By 2007, the British were forced to do deals with militia in the southern city of Basra, releasing detainees in exchange for an end to targeting of its forces.
“It was humiliating that the U.K. reached a position in which an agreement with a militia group which had been actively targeting U.K. forces was considered the best option available,” Mr. Chilcot said.
Mr. Blair is blamed directly for many failings. “Despite concerns about the state of U.S. planning, he did not make an agreement on a satisfactory post-conflict plan a condition of U.K. participation in military action,” the document said. “The U.K. was fully implicated” in the decisions of the postwar Coalition Provisional Authority, “but struggled to have a decisive effect on its policies.”
The cabinet did not discuss military options or their implications. At the same time, a laudable, “can do” attitude among the military meant that “at times in Iraq, the bearers of bad tidings were not heard.”

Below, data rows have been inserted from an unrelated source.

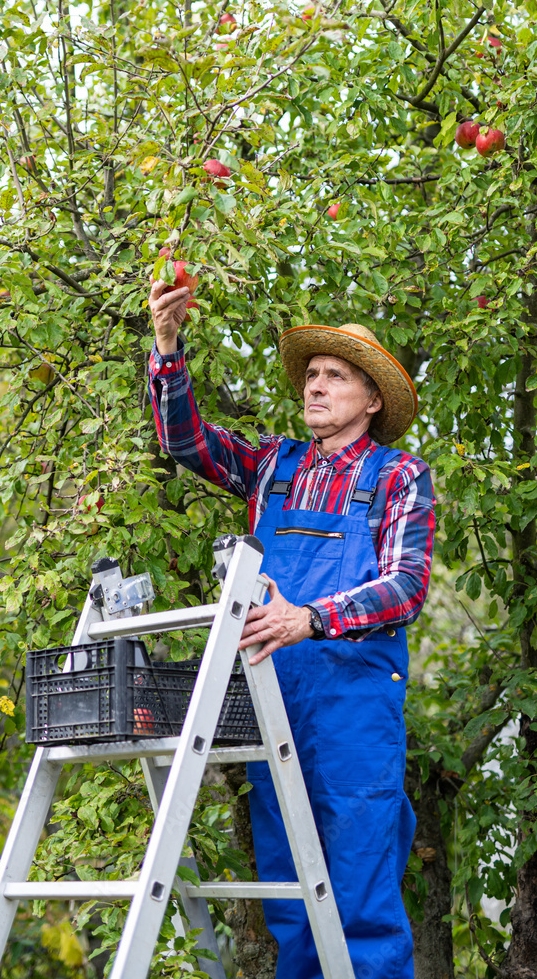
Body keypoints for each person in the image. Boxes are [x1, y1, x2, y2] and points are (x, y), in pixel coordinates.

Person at [147, 277, 435, 979]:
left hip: (352, 710)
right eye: (311, 374)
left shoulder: (400, 477)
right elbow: (186, 442)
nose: (316, 386)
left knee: (361, 893)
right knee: (289, 893)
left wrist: (310, 617)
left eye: (335, 376)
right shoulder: (274, 464)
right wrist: (167, 346)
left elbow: (406, 585)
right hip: (271, 698)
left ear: (371, 401)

The war killed about 200 Britons, including 179 British troops, almost 4,500 American personnel and more than 100,000 Iraqis.

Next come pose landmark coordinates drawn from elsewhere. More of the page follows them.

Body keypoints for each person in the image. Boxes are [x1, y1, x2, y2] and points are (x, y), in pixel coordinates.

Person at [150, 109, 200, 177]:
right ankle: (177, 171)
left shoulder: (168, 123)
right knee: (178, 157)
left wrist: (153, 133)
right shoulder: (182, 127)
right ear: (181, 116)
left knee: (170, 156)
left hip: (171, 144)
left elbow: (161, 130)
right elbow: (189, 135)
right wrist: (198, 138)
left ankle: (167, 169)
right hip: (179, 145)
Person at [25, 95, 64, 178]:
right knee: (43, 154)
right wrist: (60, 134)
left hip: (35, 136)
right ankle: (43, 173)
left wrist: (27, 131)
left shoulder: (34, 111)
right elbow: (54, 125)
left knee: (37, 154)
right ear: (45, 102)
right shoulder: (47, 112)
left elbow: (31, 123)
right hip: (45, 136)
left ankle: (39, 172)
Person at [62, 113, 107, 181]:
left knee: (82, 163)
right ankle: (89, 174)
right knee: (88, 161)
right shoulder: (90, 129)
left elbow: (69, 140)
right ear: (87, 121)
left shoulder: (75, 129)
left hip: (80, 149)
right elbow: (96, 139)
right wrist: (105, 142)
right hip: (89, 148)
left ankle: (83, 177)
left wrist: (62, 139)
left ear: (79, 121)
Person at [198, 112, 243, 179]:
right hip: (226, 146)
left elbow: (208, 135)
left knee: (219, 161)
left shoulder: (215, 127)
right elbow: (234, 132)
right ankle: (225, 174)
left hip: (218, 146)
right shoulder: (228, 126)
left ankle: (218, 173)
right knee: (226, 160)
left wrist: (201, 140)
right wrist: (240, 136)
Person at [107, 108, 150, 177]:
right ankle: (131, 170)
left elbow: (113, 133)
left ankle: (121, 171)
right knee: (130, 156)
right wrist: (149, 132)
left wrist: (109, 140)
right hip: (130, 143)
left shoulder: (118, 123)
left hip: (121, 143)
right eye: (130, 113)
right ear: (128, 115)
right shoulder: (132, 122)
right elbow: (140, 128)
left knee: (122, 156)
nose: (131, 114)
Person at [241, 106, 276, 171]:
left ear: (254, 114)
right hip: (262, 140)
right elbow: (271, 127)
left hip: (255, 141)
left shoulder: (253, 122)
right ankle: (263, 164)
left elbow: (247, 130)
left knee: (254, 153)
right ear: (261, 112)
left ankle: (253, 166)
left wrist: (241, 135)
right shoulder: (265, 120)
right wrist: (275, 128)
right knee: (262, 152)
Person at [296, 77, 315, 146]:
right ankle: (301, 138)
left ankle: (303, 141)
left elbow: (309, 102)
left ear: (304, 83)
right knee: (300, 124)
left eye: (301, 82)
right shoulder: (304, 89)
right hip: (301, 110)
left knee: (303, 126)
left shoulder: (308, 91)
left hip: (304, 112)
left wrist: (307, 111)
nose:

The Iraq Inquiry held public hearings from 2009 to 2011, taking evidence from more than 150 witnesses and analyzing 150,000 documents. The release of the report was repeatedly delayed, in part by disagreements over the inclusion of classified material, including conversations between Mr. Blair and Mr. Bush, whose communications with Mr. Blair were not released by the United States, and in part because individuals set to be criticized were allowed to read drafts of the report and respond to them before a final version was written.
Sarah Helm, the wife of Mr. Blair’s then chief of staff, Jonathan Powell,wrote on Monday about a Blair-Bush phone conversation she overheard in early March 2003, about which she took notes. In a discussion about a second Security Council resolution, Mr. Bush was described as jokey and bluff, praising Mr. Blair for his “true courage,” while Mr. Blair emphasized that “we’ve got to make people understand we are not going to war because we want to but because there is no alternative.”

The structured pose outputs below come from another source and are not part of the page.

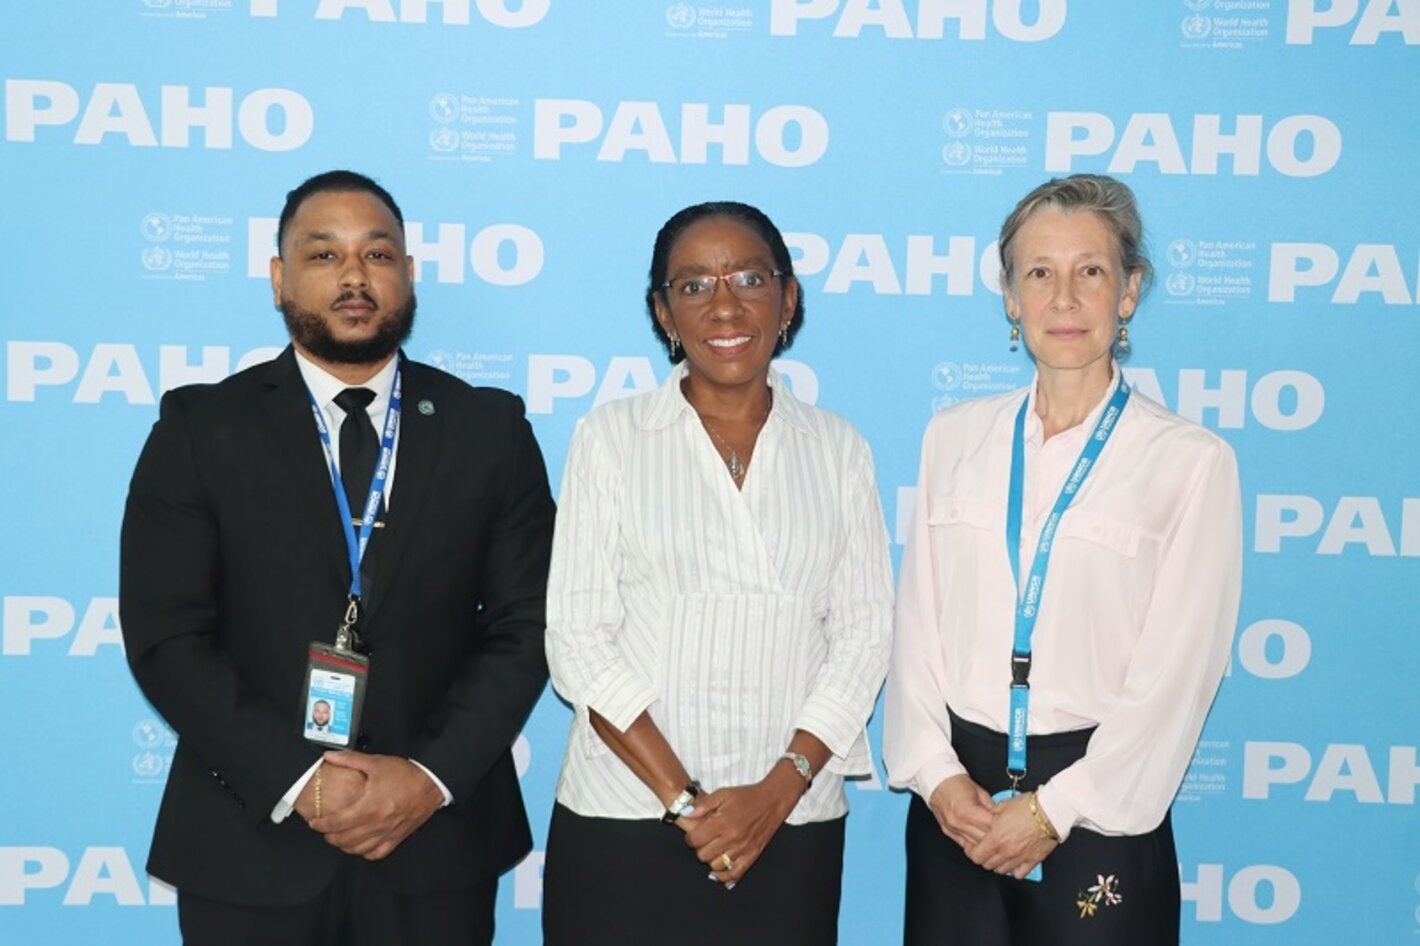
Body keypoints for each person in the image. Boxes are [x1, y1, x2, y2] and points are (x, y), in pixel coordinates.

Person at [120, 170, 555, 946]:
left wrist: (426, 778)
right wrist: (301, 781)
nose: (355, 276)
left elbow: (526, 626)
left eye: (377, 254)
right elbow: (168, 635)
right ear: (279, 278)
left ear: (408, 274)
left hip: (435, 846)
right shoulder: (200, 428)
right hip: (250, 842)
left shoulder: (488, 429)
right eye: (324, 255)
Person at [883, 174, 1242, 944]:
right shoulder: (954, 437)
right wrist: (936, 776)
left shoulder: (1190, 462)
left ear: (1129, 291)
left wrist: (1056, 809)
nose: (1065, 298)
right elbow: (916, 631)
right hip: (956, 810)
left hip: (1100, 808)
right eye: (1040, 273)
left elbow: (1179, 674)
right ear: (1011, 297)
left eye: (1092, 271)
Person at [541, 201, 895, 945]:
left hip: (790, 820)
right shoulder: (611, 438)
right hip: (627, 817)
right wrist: (687, 803)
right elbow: (577, 639)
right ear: (663, 313)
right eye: (695, 285)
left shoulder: (838, 449)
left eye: (749, 279)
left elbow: (864, 635)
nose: (725, 306)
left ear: (788, 299)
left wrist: (776, 793)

Mr. Bush said: “You know, Tony, the American people will never forget what you are doing. And people say to me, you know, is Prime Minister Blair really with you all the way? Do you have faith in him? And I say: ‘Yes, because I recognize leadership when I see it. And true courage. He won’t let us down.’ ”
Mr. Blair laughed, unsure, Ms. Helm recounted, then said, “Well, it might be my epitaph.”